Rynek marzeń zamknięty w czterech ścianach

Pomysłodawcą i wykonawcą projektu jest Społeczny Komitet Ratowania Zabytków Radomia. - Chcemy pokazać jak przy odrobinie dobrych chęci i pracy może wyglądać nasz Rynek. Władze miasta i mieszkańcy będą mogli zobaczyć, że warto się nim zająć. On na to zasługuje - tłumaczy przewodniczący stowarzyszenia Aleksander Sawicki.
Makieta prezentuje "Rynek marzeń", czyli to, jak może wyglądać po rewitalizacji i przywróceniu mu świetności. - Prezentujemy poszczególne budynki z uwzględnieniem wiernych detali stanowiących ich część. Te, które z biegiem lat straciły pierwotne elementy dekoracyjne, odzyskują je dzięki naszej pracy - mówi Sawicki.

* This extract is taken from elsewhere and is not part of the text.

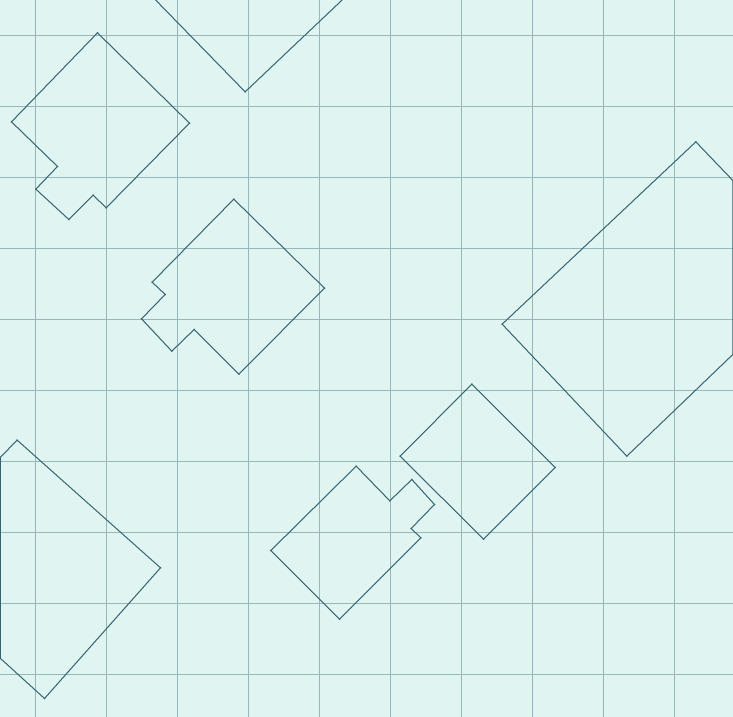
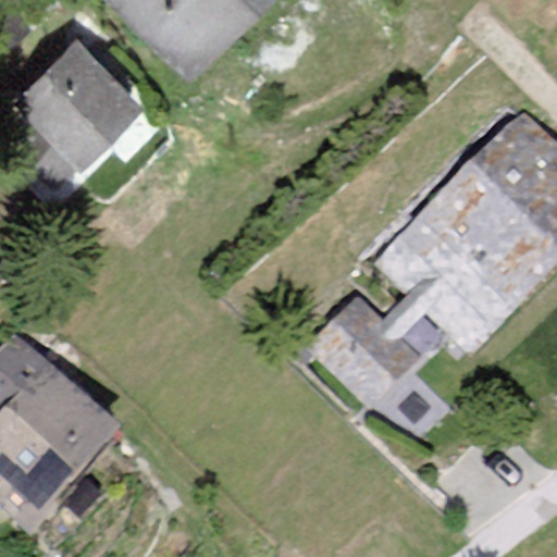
building: [142,199,325,374] -> none
building: [271,466,435,619] -> none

Wykonanie makiety okazało się czasochłonnym zajęciem. - Stworzenie tak wiernej kopii rynku zajęło rok ciężkiej pracy. Ale efekt jest wspaniały - mamy tu m.in. muzeum, archiwum i kamienice. Znalazło się również miejsce na miniaturę pomnika Czynów Legionów, która wygląda lepiej niż w rzeczywistości. Budynki będą oświetlone od wewnątrz, stworzą ciekawy klimat - zachwala autor wszystkich miniatur Janusz Sałek.
Prezentacja nawiązuje formą do wystawy w Muzeum im. J.
Malczewskiego "Szeroka droga. Utracony obraz miasta Magdeburg". - Pod
makietami zmieściliśmy fotografie pokazujące stan obecny kamienic i ich
krótką historię. Można też przeczytać o ludziach, którzy w nich
mieszkali. Poznać ich historię, dowiedzieć się więcej o mieście, w
którym się żyje - tłumaczy Aleksander Sawicki.
Makieta ma stanowić swoistą prowokację i zmobilizować władze do zajęcia się Rynkiem i jego rewitalizacją. - Celowo pokazaliśmy Rynek upiększony, odnowiony. Wygląda wspaniale. Takie miejsce było by znakomitą promocją miasta. Liczę, że podobnie jak makietę całego Radomia, tak i tę prezentację odwiedzi dużo gości. Zapraszam wszystkich radomian do poznania piękniejszej strony Rynku - zachęca Sawicki.
Makietę można będzie podziwiać od 15 sierpnia w budynku Urzędu Wojewódzkiego, w sali nr 45 na parterze (wejście od ul. Żeromskiego).